To be sure, Chávez is facing his own difficulties in selecting single candidates for each race.
Amid grumbling by party faithful, Chávez engineered special rules to maximize his influence and ensure that his anointed candidates emerge victorious.
Chávez decreed that candidates could not run campaign ads in privately owned newspapers or television stations. Nor could they attack the other candidates.
Both rules favor well-known candidates, such as Chávez's brother, Adán, a former minister of education who is on the ballot for governor of Barinas, the president's home state and where his father has been governor for the past eight years.
Other party candidates in Barinas have complained that Chávez is trying to make sure his brother wins the nomination.
Candidates will win the primary elections outright by collecting more than 50 percent of the vote or, absent that, holding at least a 15 percent advantage over the second-place finisher.
In races where no candidate meets that threshold, party leaders will select the candidate.
It's not clear that the party will actually announce Sunday's results. Observers note that authorities never announced the final results from a Dec. 2 referendum that rejected Chávez's proposals for major constitutional changes.
''Chávez will decide,'' said Fausto Maso, a Caracas-based political commentator. ``He created a primary system that he controls.''
Some 4,700 Socialist Party candidates are running to be mayor of 337 cities and a further 330 are running to be the party nominee in the 22 governor's races.
''The rules might produce discontent,'' said Steve Ellner, professor of Venezuela's Eastern University in Puerto La Cruz.
The opposition has yet to exploit Chávez's defeat in December, when hundreds of thousands of his supporters showed their dissatisfaction by staying home on a referendum in which Chávez wanted them to remove the ban that prevents him from running for reelection and to make it easier for the government to expropriate private property. It was Chávez's first electoral defeat.
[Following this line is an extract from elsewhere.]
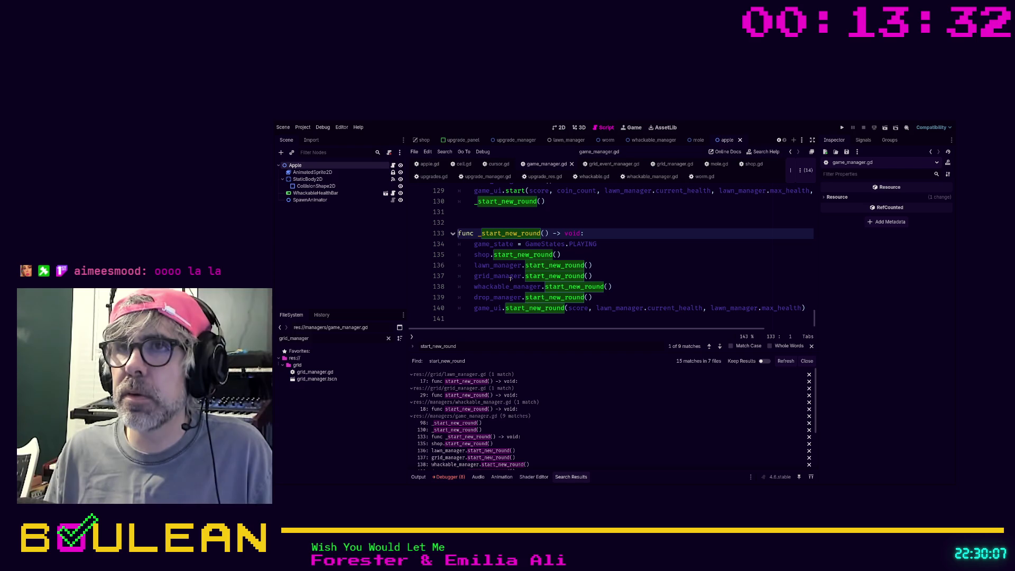
pyautogui.click(623, 263)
Chávez's political ambitions have been helped by infighting among Venezuela's opposition political parties, which have failed to capitalize on his stunning December defeat and subsequent drop in popularity to 50 percent.
The opposition remains an afterthought to most Venezuelans. Their parties have stumbled in their pledge to settle on single candidates for each of the gubernatorial and mayoral races in November.
The November elections are winner-takes-all, so failure of the opposition parties to set aside their differences could hand several victories to pro-Chávez candidates.
''The opposition is up against the wall,'' said Caracas newspaper columnist Manuel Malaver. ``They don't have the luxury of losing again. They have to resolve the problem.''
Pollster Luis Vicente León said a poll in February showed that only 18 percent of the public identifies with the opposition. But only 27 percent identified themselves as Chávez supporters.
About 50 percent of the voters said they are neither with the opposition nor with Chávez, what in Venezuela are called ``ni-nis.''
''The November elections create the opportunity for new leaders,'' León said.
Still, he said he doesn't expect Chávez's opponents to win more than one-third of the 22 governorships, although they stand to win such big states as Carabobo and Zulia. Chávez's candidates currently hold all but two of Venezuela's governorships, so he is certain to lose ground.
One of the test cases for the opposition is the mayor's race for Chacao, the wealthiest community in Caracas, home to 72,000 residents and many of the foreign embassies in Venezuela.
Three opposition candidates are vying to succeed the popular Leopoldo López, including two members of the same party, A New Time.
One candidate, Liliana Hernández, has the support of party leaders. Another, Emilio Graterón, has López's backing.
In Barinas, in a hopeful sign for the opposition, three Chávez opponents seeking the nomination for the governor's race used a poll to settle on a single candidate.
Julio César Reyes, mayor of the city of Barinas, finished first and will be the gubernatorial candidate. Wilmer Azuaje, a member of Congress who broke with the president and accused his father and brothers of misusing public funds, finished second and will run for mayor of Barinas. Frenchy Díaz, the mayor of another city, finished third and will run for Congress.
''We've provided an example for the rest of the states,'' Azuaje said. ``Everyone has to put their own political ambitions to the side.''
But in Táchira, a state that borders on Colombia and where Chávez is unpopular, the eight opposition candidates are still trying to decide whether to resort to a poll or a primary election. They have agreed on one thing.
''We agree we have to have a single candidate,'' said Gustavo Azócar, a popular television news-talk host and candidate for A New Time.